Move back into your home directory and create a separate rnaseq_pbs
folder:
mkdir -p $HOME/workshop/2024-2/session3/rnaseq_pbs cd $HOME/workshop/2024-2/session3/rnaseq_pbs
Create the script file rnaseq_test.sh
by running the following command:
cat <<EOF > rnaseq_test.sh #!/bin/bash -l #PBS -N nfrnaseq_test #PBS -l select=1:ncpus=2:mem=4gb #PBS -l walltime=6:00:00 cd \$PBS_O_WORKDIR module load java NXF_OPTS='-Xms1g -Xmx4g' nextflow run nf-core/rnaseq -r 3.14.0 -profile test,singularity --outdir results EOF
Line 3: Set your PBS job name to be
nfrnaseq_test
Line 4: Specify memory and CPU resource that you want to allocate to your job
Line 5: Specify that you want to allocate 6h for your job to run to.completion
Line 7: Change directory to $PBS_O_WORKDIR, which is a special environment variable created by PBS. This will be the folder where you ran the qsub command
Line 8: Load java
Line 9: In some cases, the Nextflow Java virtual machines can start to request a large amount of memory. We recommend adding the following line to your environment to limit this
Line 10: Run the
nf-core/rnaseq
pipeline using the test data provided
You can check the content of the PBS script you just created using the command:
cat rnaseq_test.sh
Make the command executable and then submit your job to the PBS queue by running the following commands:
chmod +x rnaseq_test.sh qsub rnaseq_test.sh
Once again you can monitor your jobs using the qstat -u $user
command.
The test should take ~ 30 min to run.
Once completed, you can check the content of the folder using the command ls
You will see a results folder, along with 2 pbs log files: nfrnaseq_test.e[pbs_job_id] and nfrnaseq_test.o[pbs_job_id].
Not familiar with checking the output of PBS job, review the Checking the Output section of Submitting PBS Jobs part 2 from Intro to HPC.
The nfrnaseq_test.o* file will provide a log of the nextflow processes.

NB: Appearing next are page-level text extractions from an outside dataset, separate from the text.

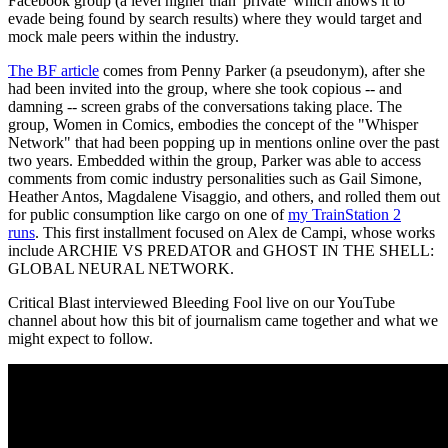
Facebook group (a level higher than 'private' which allows it to
evade being found by search results) where they would target and
mock male peers within the industry.
The BF article
comes from Penny Parker (a pseudonym), after she
had been invited into the group, where she took copious -- and
damning -- screen grabs of the conversations taking place. The
group, Women in Comics, embodies the concept of the "Whisper
Network" that had been popping up in mentions online over the past
two years. Embedded within the group, Parker was able to access
comments from comic industry personalities such as Gail Simone,
Heather Antos, Magdalene Visaggio, and others, and rolled them out
for public consumption like cargo on one of
my TrainStation 2
runs
. This first installment focused on Alex de Campi, whose works
include ARCHIE VS PREDATOR and GHOST IN THE SHELL:
GLOBAL NEURAL NETWORK.
Critical Blast interviewed Bleeding Fool live on our YouTube
channel about how this bit of journalism came together and what we
might expect to follow.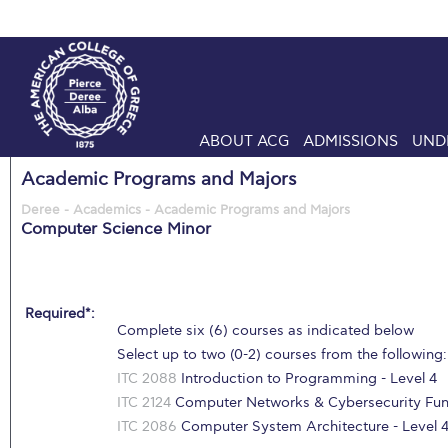
ABOUT ACG
ADMISSIONS
UND
Academic Programs and Majors
Deree - Academics - Academic Programs and Majors
Computer Science Minor
Required*:
Complete six (6) courses as indicated below
Select up to two (0-2) courses from the following:
ITC 2088
Introduction to Programming - Level 4
ITC 2124
Computer Networks & Cybersecurity Fund
ITC 2086
Computer System Architecture - Level 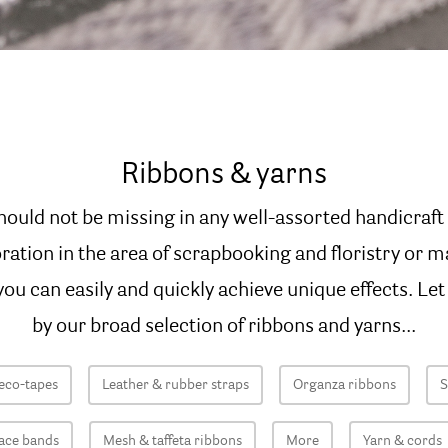
Ribbons & yarns
hould not be missing in any well-assorted handicraf
oration in the area of scrapbooking and floristry or m
ou can easily and quickly achieve unique effects. Let
by our broad selection of ribbons and yarns...
eco-tapes
Leather & rubber straps
Organza ribbons
S
ace bands
Mesh & taffeta ribbons
More
Yarn & cords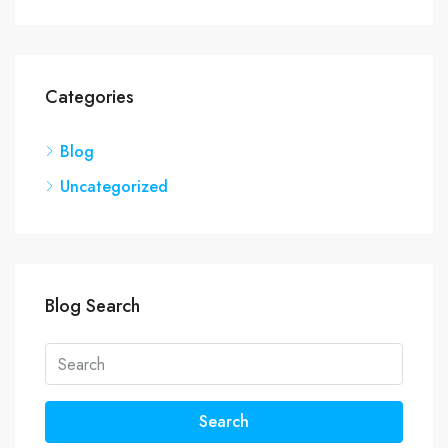
Categories
Blog
Uncategorized
Blog Search
Search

If you scroll at the bottom, you can check whether the pipeline ran successfully. You should see something similar to this:
-[nf-core/rnaseq] Pipeline completed successfully - Completed at: 23-Sep-2024 17:29:26 Duration : 32m 11s CPU hours : 0.7 Succeeded : 194 PBS Job 10374429.pbs CPU time : 00:02:15 Wall time : 00:32:35 Mem usage : 1032552kb
If you are having trouble running the nf-core/rnaseq pipeline, some pre-computed results are provided under the folder /work/training/nextflow_intro/rnaseq_pbs.
You will learn more about how to run the nf-core/rnaseq pipeline in session 4.
More details about options which can be used with the nextflow command can be found here.